As an openly queer student attending Gonzaga, I must admit that, though the university has allowed me to better understand my sexuality (through certain classes, relationships and other resources which the school has enabled), my mostly positive experience is not a common one.
Navigating the gay dating world on a Jesuit campus like our own has revealed that there is a rather large underground community of students who identify as LGBTQ+ but are unwilling to come out for various reasons. This is expected on any campus to some extent, I suppose, but I think it’s important to explore why the closeted community at Gonzaga thrives.
What I mean is, while coming-out statistics continue to rise for a majority of the country, this is not the case for our community, and I think it’s important to recognize where this disconnect comes from.
Personally, I believe it stems from a lack of authentic allyship in our community and a lack of institutional inclusion.
At GU, we are quick to claim to be allies, but rarely do we follow through (this is just as true for students of color as it is for the LGBTQ+ community).
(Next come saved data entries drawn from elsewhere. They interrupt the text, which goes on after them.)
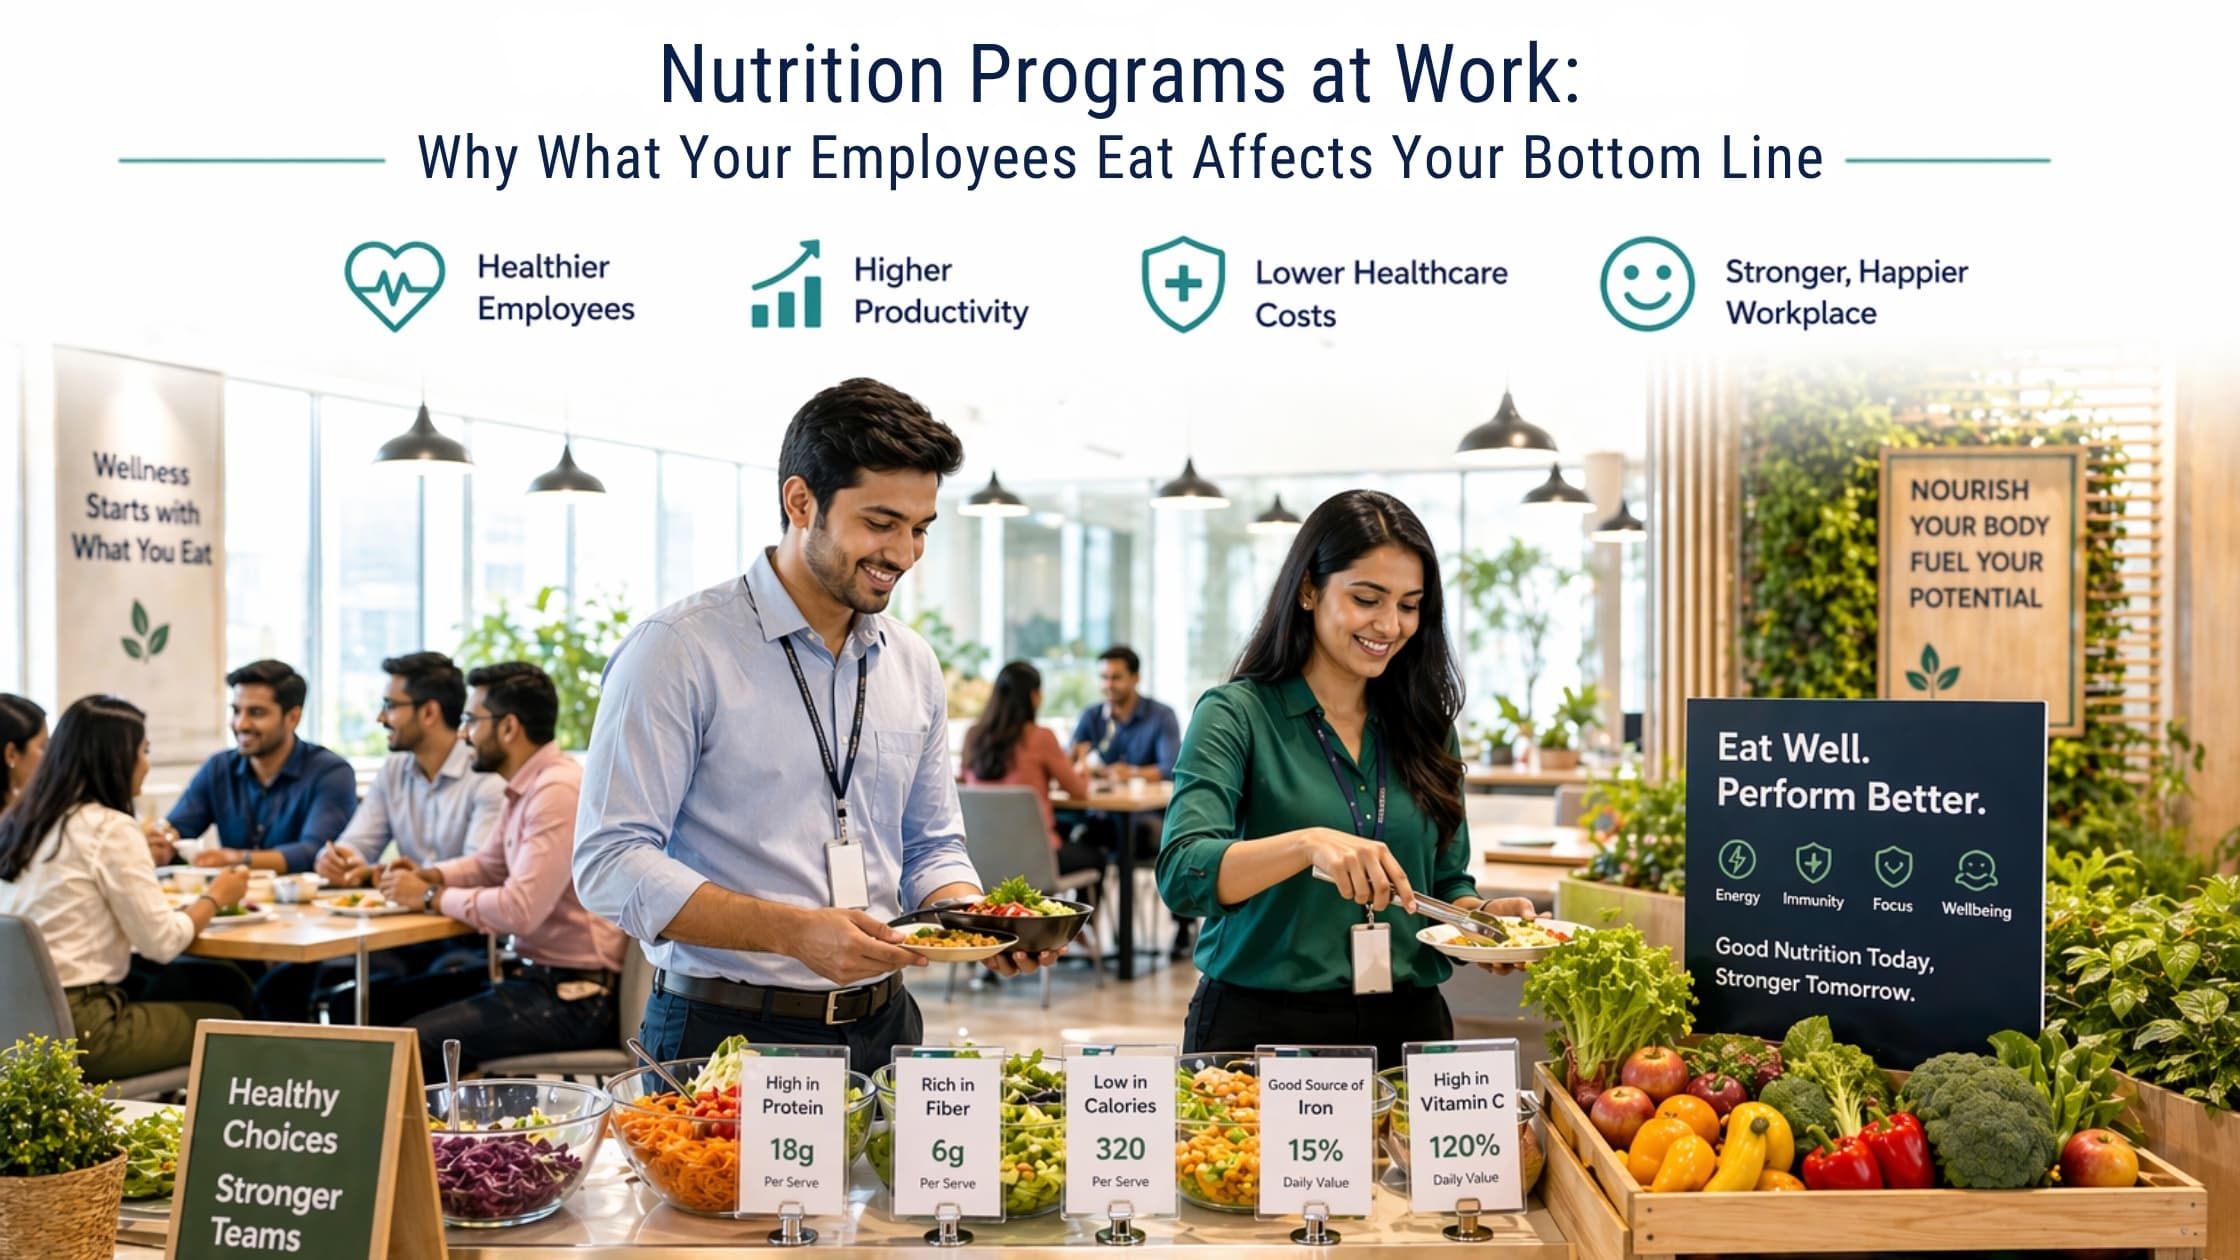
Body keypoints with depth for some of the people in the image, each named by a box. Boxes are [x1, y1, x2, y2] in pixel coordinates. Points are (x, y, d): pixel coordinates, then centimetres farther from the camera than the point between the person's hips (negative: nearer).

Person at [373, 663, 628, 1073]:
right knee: (382, 1003, 12)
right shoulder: (526, 786, 11)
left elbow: (519, 910, -25)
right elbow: (489, 863, 28)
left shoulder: (558, 791, -21)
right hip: (533, 972, 10)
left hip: (572, 995, -10)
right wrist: (429, 875, 8)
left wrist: (430, 897, -11)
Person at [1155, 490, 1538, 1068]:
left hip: (1408, 1025, 4)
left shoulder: (1425, 726, 8)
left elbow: (1447, 884, 14)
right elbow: (1182, 873, -20)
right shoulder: (1236, 714, -7)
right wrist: (1307, 843, -34)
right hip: (1261, 1024, -4)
Events hosted by the LGBTQ+ Lincoln Resource Center rarely get attended by anybody outside of the queer student body, and this rings especially true for events that focus on solidarity with or education about the trans community. This absence of allyship, this refusal to show up, translates into a rather pervasive closet on our campus.
This lack of allyship is not just present in students, but many professors and faculty members aren’t showing up for some of their students either. Some do (and kudos to them), but many don’t. They’re not showing up to events, and they’re often not showing up in their classrooms.
I’ve been lucky enough, as an English major and women’s and gender studies minor, to take classes that study LGBTQ+ history, explore queer theory and read texts from non heterosexual/cis authors, but for a majority of our campus’ population, those writers are ignored and students are hardly exposed to these important topics. And sure, students could opt to take these classes or educate themselves, but often they don’t (either because they don’t have time or simply don’t care enough).
This lack of support from university representatives converts into a lack of institutional support too. The largest evidence of this lies in the process through which first-year students receive housing assignments; there is no part of the application or selection process that ensures that a queer student or non cisgendered student will not end up with a heterosexist or transphobic roommate (this has happened several times within the last few years, by the way).
Many buildings also lack gender-neutral bathrooms. There are groups working on changing these things, but perhaps we should question why the process to bring these changes is so slow.
Whatever the reason, these phenomena manifest themselves into an incredibly heteronormative atmosphere that results in a devaluation of queer student experience and perspective inside and outside of the classroom. Because of these factors (and others), GU’s closet is larger than one might think.
In fact, when I was complaining to my therapist about these very things, about how the GU closet was larger than it might seem on the surface, she responded, “Oh trust me, I know.”
There is a rather large population of students on this campus who feel they cannot come out, who fear expressing themselves authentically, and I can ensure you that it takes an emotional, cultural, spiritual, mental and even physical toll on the entire GU community.
Christopher Barker is a senior studying English and women’s and gender studies.